(Bloomberg) — U.S. economic growth looks set to fuel inflation that’s even faster than most analysts anticipate in the first part of 2022, according to a trader who correctly picked this year’s jump in bond-market expectations for consumer-price gains.
Semin Soher Power, who heads Bank of Ireland Group Plc’s inflation-trading desk in Dublin, is forecasting that the year-on-year rate of increase in the U.S. consumer-price index will move above 7% in the first quarter. That’s above the most recent reading of 6.8% for November and higher than the 6.3% median estimate of analysts surveyed by Bloomberg for the first part of 2022.
Inflation pressures “are much more growth-based right now” and not simply a result of higher energy prices or a reopening of economies from lockdown measures, she said in an interview with Bloomberg Television Thursday. And she says both markets and central banks are cognizant of that, pointing to the Federal Reserve’s decision to move past using the term “transitory” to describe inflation pressures.

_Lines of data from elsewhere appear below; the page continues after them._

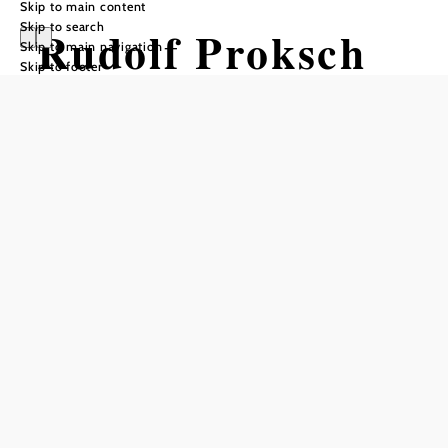
Skip to main content
Skip to search
Rudolf Proksch
Skip to main navigation
Skip to footer
Hütte und
Klesheimwarte
Add to favorites
Huts with a view - at the summit of the Pfaffstättner Kogel
At 541 m above sea level, the Rudolf Proksch Hut
welcomes its guests. The Klesheim lookout point on the
Pfaffstättner Kogel offers views far beyond the dense
recreational area of the Vienna Woods.
Since its reopening in May 2017 after two years of general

Concern about inflation has prompted central banks around the world to adopt sterner policies to combat price pressures even as uncertainty around the Covid pandemic has picked up once again. Some have surprised markets with unexpected or larger-than-anticipated interest-rate increases, while the Federal Reserve — the world’s pre-eminent monetary authority — this month announced plans to speed its stimulus withdrawal, potentially paving the way for earlier hikes in America too.
Markets responded to the Fed’s hawkish pivot by bolstering the amount of tightening they expect, although the magnitude of rate increases they expect over the longer horizon is below the median forecast of Fed officials outlined alongside the most recent policy decision. Traders also appear to be showing some confidence that policy will help keep inflation in check, with so-called breakeven rates — bond market measures for the outlook that draw on the pricing of CPI-linked debt — pulling back in recent weeks.
The five-year breakeven rate on Treasuries is currently around 2.76%. And while that’s still above the Fed’s own target for inflation, it’s well below the multi-decade high of 3.25% it was at just over a month ago.
“Central banks are changing their reaction functions and prioritizing inflation risks over downside growth risks also coming from the omicron wave,” said Soher Power.